Pertanian yang Berdaulat

Jumat, 8 November 2013 oleh SUWIDI TONO

INSTITUT Pertanian Bogor tahun ini genap 50 tahun. Ketika berpidato pada peletakan batu pertama pembangunan Kampus IPB (1952), Bung Karno mewanti-wanti: pangan adalah soal hidup-mati bangsa.

Kini kita mendapati kondisi ketahanan pangan nasional rapuh, menjurus runtuh. Pendulum politik pertanian berubah drastis: dari sentralistis ke liberal. Dari prioritas utama dengan dukungan kelembagaan, bantuan teknis, kucuran kredit murah, dan aneka subsidi, tergeser jadi periferal dan cenderung berjalan sendiri. Dari kontrol ketat tataniaga ke mekanisme pasar terbuka yang menabukan hambatan tarif dan nontarif. Kontras ini menunjuk absennya keberpihakan, kesinambungan, dan koreksi kebijakan. Bukan semata-mata akibat bekerjanya rezim globalisasi perdagangan. Jejaknya dapat ditelisik mulai dari revolusi hijau di komoditas beras sejak program Bimas 1969 hingga meluas ke komoditas palawija, hortikultura, tebu (gula), peternakan, dan perikanan.

(Data spasial beserta gambar)
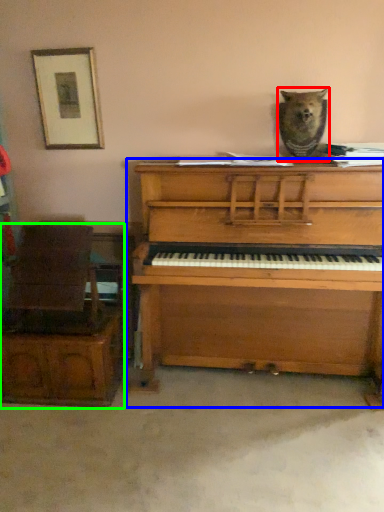
Question: Estimate the real-world distances between objects in this image. Which object is farther from animal (highlighted by a red box), piano (highlighted by a blue box) or furniture (highlighted by a green box)?

Choices:
 (A) piano
 (B) furniture

Answer: (B)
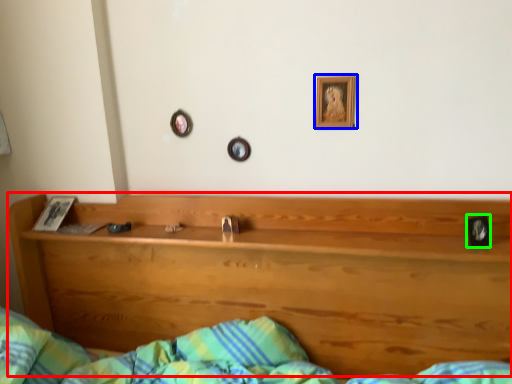
Question: Based on their relative distances, which object is nearer to bunk bed (highlighted by a red box)? Choose from picture frame (highlighted by a blue box) and picture frame (highlighted by a green box).

Choices:
 (A) picture frame
 (B) picture frame

Answer: (A)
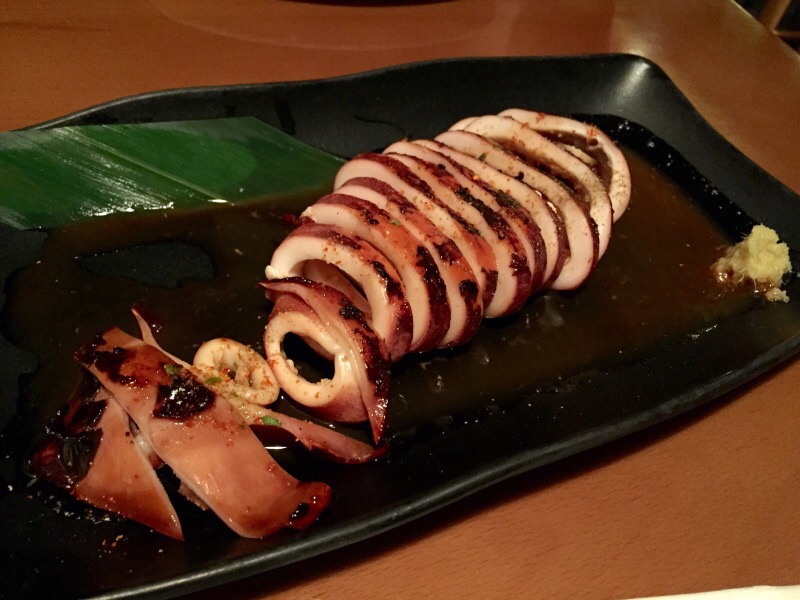
This screenshot has width=800, height=600. Identify the location of empty space on table. (669, 500).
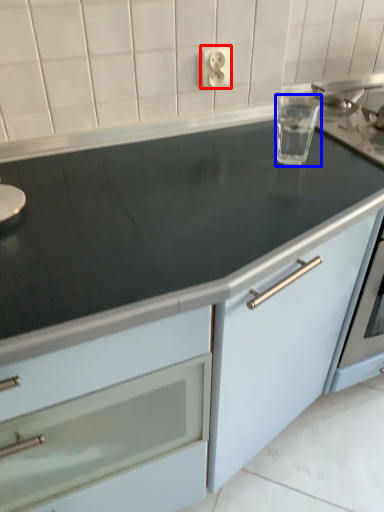
Question: Which point is further to the camera, electric outlet (highlighted by a red box) or appliance (highlighted by a blue box)?

Choices:
 (A) electric outlet
 (B) appliance

Answer: (A)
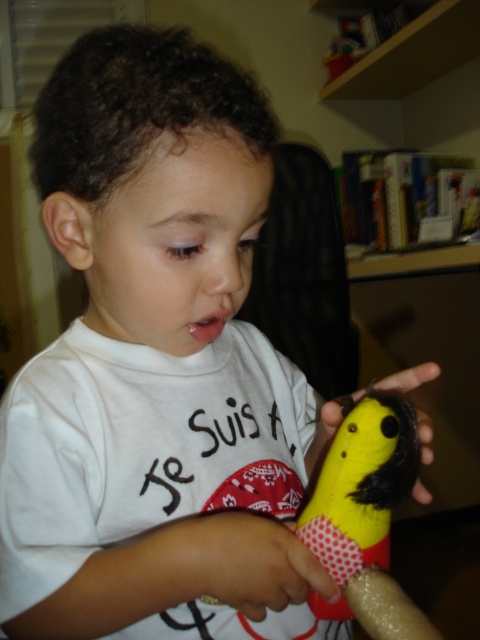
You are a delivery robot with a package that needs to be placed exactly between the two points marked as point (x=298, y=580). Can you determine if there is enough space to place the package there?

The two points marked as point (x=298, y=580) are 15.42 inches apart. Since there is only one point listed, it is unclear if there is another point to determine the space between them. Please provide more information about the second point to calculate the required space for the package.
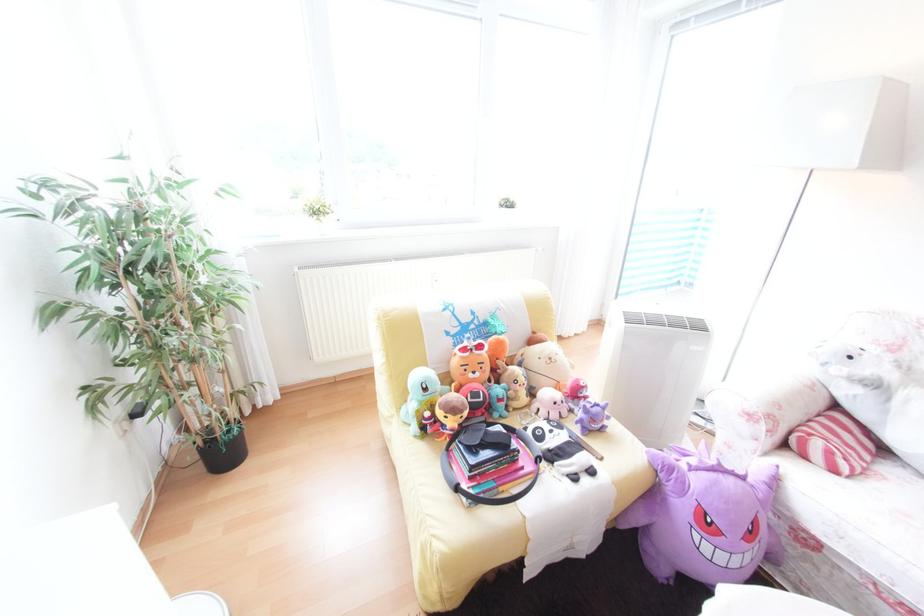
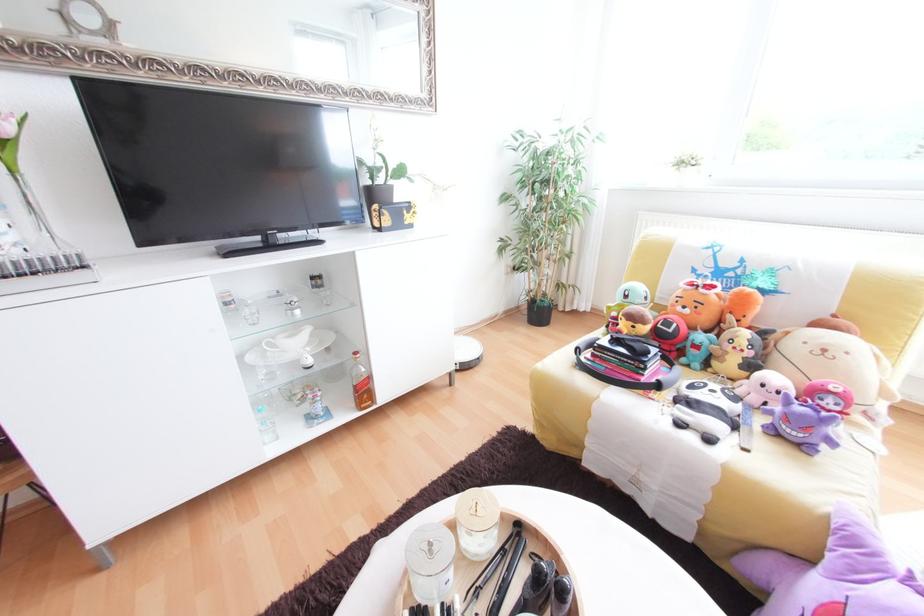
The point at [600,472] is marked in the first image. Where is the corresponding point in the second image?

(718, 440)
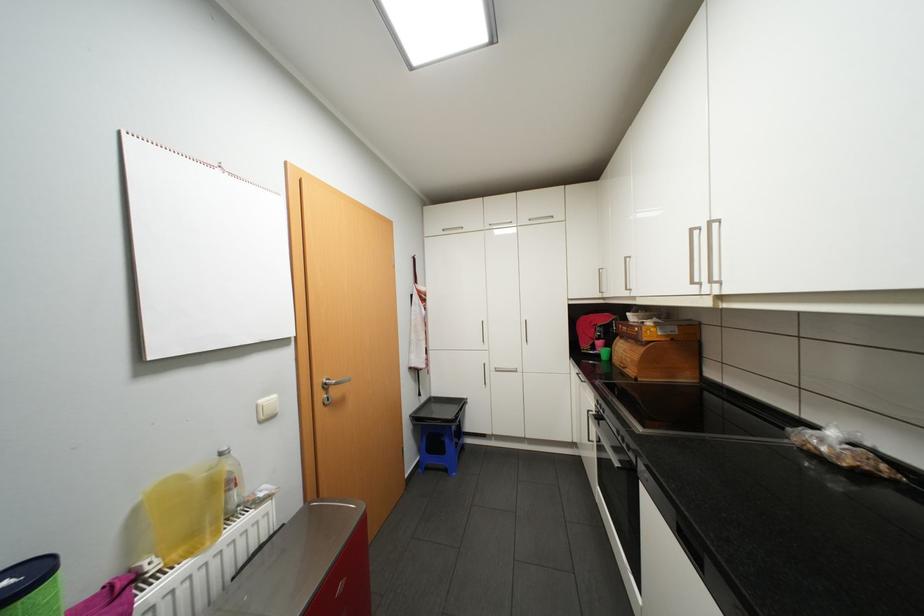
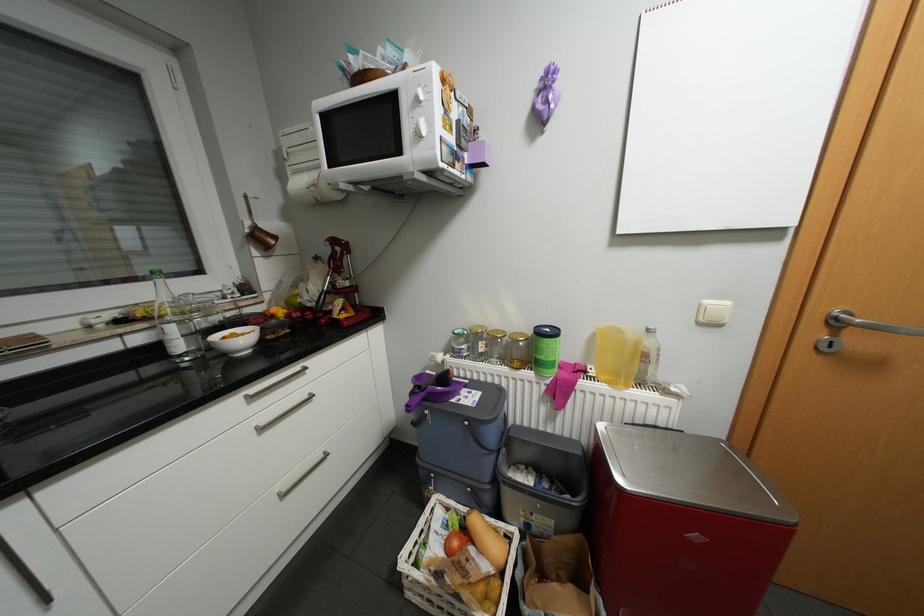
Based on the continuous images, in which direction is the camera rotating?

The camera rotated toward left-down.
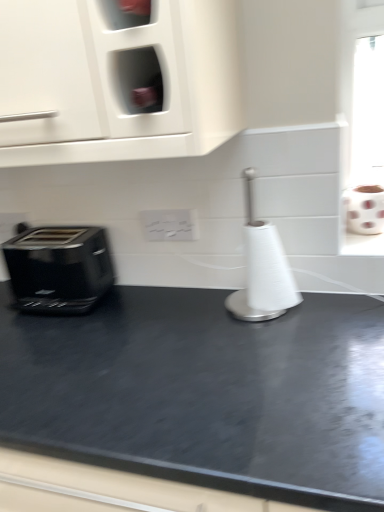
Question: Is white matte toilet paper at right further to camera compared to white paper towel holder at center?

Choices:
 (A) no
 (B) yes

Answer: (B)

Question: Does white matte toilet paper at right have a greater height compared to white paper towel holder at center?

Choices:
 (A) yes
 (B) no

Answer: (B)

Question: Is white matte toilet paper at right far from white paper towel holder at center?

Choices:
 (A) yes
 (B) no

Answer: (B)

Question: Is white matte toilet paper at right positioned in front of white paper towel holder at center?

Choices:
 (A) yes
 (B) no

Answer: (B)

Question: From the image's perspective, is white matte toilet paper at right located above white paper towel holder at center?

Choices:
 (A) no
 (B) yes

Answer: (B)

Question: Which is correct: white glossy electric outlet at center is inside white paper towel holder at center, or outside of it?

Choices:
 (A) inside
 (B) outside

Answer: (B)

Question: Is point (147, 222) closer or farther from the camera than point (258, 250)?

Choices:
 (A) farther
 (B) closer

Answer: (A)

Question: Looking at their shapes, would you say white glossy electric outlet at center is wider or thinner than white paper towel holder at center?

Choices:
 (A) thin
 (B) wide

Answer: (A)

Question: From a real-world perspective, relative to white paper towel holder at center, is white glossy electric outlet at center vertically above or below?

Choices:
 (A) above
 (B) below

Answer: (A)

Question: Does point (279, 253) appear closer or farther from the camera than point (170, 233)?

Choices:
 (A) closer
 (B) farther

Answer: (A)

Question: From the image's perspective, is white paper towel holder at center above or below white glossy electric outlet at center?

Choices:
 (A) above
 (B) below

Answer: (B)

Question: From their relative heights in the image, would you say white paper towel holder at center is taller or shorter than white glossy electric outlet at center?

Choices:
 (A) short
 (B) tall

Answer: (B)

Question: In terms of width, does white paper towel holder at center look wider or thinner when compared to white glossy electric outlet at center?

Choices:
 (A) wide
 (B) thin

Answer: (A)

Question: Considering the positions of white paper towel holder at center and black glossy toaster at left in the image, is white paper towel holder at center bigger or smaller than black glossy toaster at left?

Choices:
 (A) small
 (B) big

Answer: (B)

Question: Which is correct: white paper towel holder at center is inside black glossy toaster at left, or outside of it?

Choices:
 (A) outside
 (B) inside

Answer: (A)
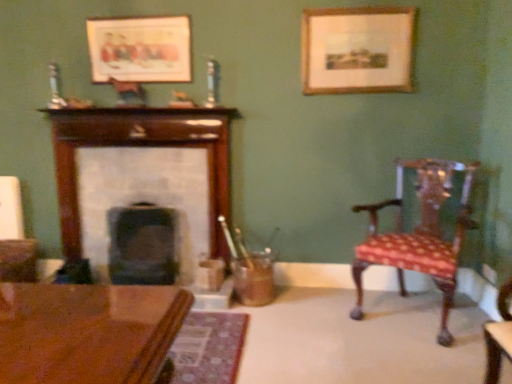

■ Ketentuan Tugas
• a. Menurut artikel tentang pertanian yang berdaulat, pada tahun berapa Bung Karno berpidato pada peletakan batu pertama pembangunan Kampus IPB?
• b. Salinlah kata demi kata bagian artikel tentang pertanian yang berdaulat yang dimulai dari kata-kata yang memuat "INSTITUT Pertanian Bogor" dan berakhir setelah "soal hidup-mati bangsa.".
Baris-baris data spasial tersebut merupakan materi tersendiri yang tidak berkaitan dengan artikel.

■ Jawaban yang Diharapkan
• a. Pada tahun 1952.

• b.
INSTITUT Pertanian Bogor tahun ini genap 50 tahun. Ketika berpidato pada peletakan batu pertama pembangunan Kampus IPB (1952), Bung Karno mewanti-wanti: pangan adalah soal hidup-mati bangsa.